Even before our society arrives at a complete meltdown, summer cooling bills can easily leave you with little money for daily needs and prepping. At the same time, once society collapses, it is not going to be feasible to try and lug around portable air conditioners let alone avoid areas where some form of advanced cooling will be required.
This particular “air conditioner” requires little more than a fan, submersible water pump, and salt to deliver as much as 20 – 30 degrees in temperature reduction.
How It Works
As water evaporates, it tends to produce a cooling effect. Evaporation can be sped up by heating the water (which happens in an air conditioner), or a fan can be used to push air over water. Using a fan to speed up evaporation will only work as long as the surrounding air has less water in it than what is being pushed out of the unit.

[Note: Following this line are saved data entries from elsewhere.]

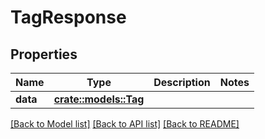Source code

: # TagResponse

## Properties

Name | Type | Description | Notes
------------ | ------------- | ------------- | -------------
**data** | [**crate::models::Tag**](Tag.md) |  | 

[[Back to Model list]](../README.md#documentation-for-models) [[Back to API list]](../README.md#documentation-for-api-endpoints) [[Back to README]](../README.md)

In this case, pushing the cooler air through salt (or some other desiccant) absorbs excess water. This makes it possible to achieve lower temperatures without increasing humidity.
- 2 small baskets with holes in them (I found 2 perfect ones for 1.00 each at Dollar Tree)

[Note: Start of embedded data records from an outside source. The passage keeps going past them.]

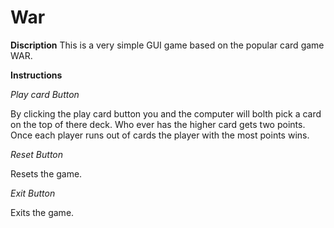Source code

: # War

**Discription**
This is a very simple GUI game based on the popular card game WAR.

**Instructions**

_Play card Button_

By clicking the play card button you and the computer will bolth pick a card on the top of there deck. Who ever has the higher card gets two points. Once each player runs out of cards the player with the most points wins. 

_Reset Button_

Resets the game.

_Exit Button_

Exits the game.
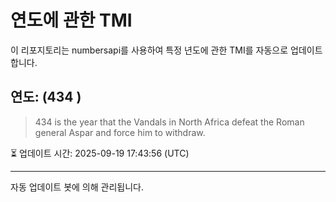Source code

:
# 연도에 관한 TMI

이 리포지토리는 numbersapi를 사용하여 특정 년도에 관한 TMI를 자동으로 업데이트합니다.

## 연도: (434 )
> 434 is the year that the Vandals in North Africa defeat the Roman general Aspar and force him to withdraw.

⏳ 업데이트 시간: 2025-09-19 17:43:56 (UTC)

---
자동 업데이트 봇에 의해 관리됩니다.
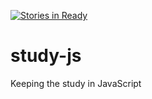 [![Stories in Ready](https://badge.waffle.io/nathpaiva/study-js.png?label=ready&title=Ready)](https://waffle.io/nathpaiva/study-js)
# study-js
Keeping the study in JavaScript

- 1 basin large enough to fit small baskets in completely (I used a round bowl for 1.00 from Dollar Tree).
- Plastic canvas (costs approximately $3.00 in craft section at Wal Mart)
- empty square water bottle (I used the 1 gallon clear container from Dollar Tree)
- Solar submersible water pump (about 10.00 on eBay)
- Disposable wash cloths or any other material that air blows through easily (also just 1.00 at Dollar Tree; or cheapest fabric you can find in Wal-Mart).
- Coffee filters
- Table salt (or some other desiccant)
- Duct tape
- Twist ties
- Small fan (a desktop computer fan, or just about anything else will do)
- Aquarium airline tubing (1.88 in Wal-Mart)
- Small saw
Steps to Build
1. Cut a hole in the bottom of one basket so that fan fits through without falling in.
2. Cut water bottle down so that it is no higher than the rim of one basket. This forms a water reservoir.
3. Punch holes in airline tubing (this creates a soaker hose). Do not put holes in the end of the airline tubing where it will attach to the pump. Soaker holes should only be in areas that touch the cloth.
4. Cut plastic canvas so that it is tall enough to reach about 3/4 way out of lower bucket. You should be able to place top bucket over the lower one without problem. It should also sit low enough so that the fan does not touch the canvas.
5. Tape canvas to reservoir.
6. Cut fabric to fit over the canvas and reach about half way into the reservoir.
7. Cut slits in the fabric so that you can weave airline tubing through the fabric. This will make soaking easier and more efficient. You may need to add additional rows or poke more holes in the airline tubing to get adequate soaking throughout the entire fabric.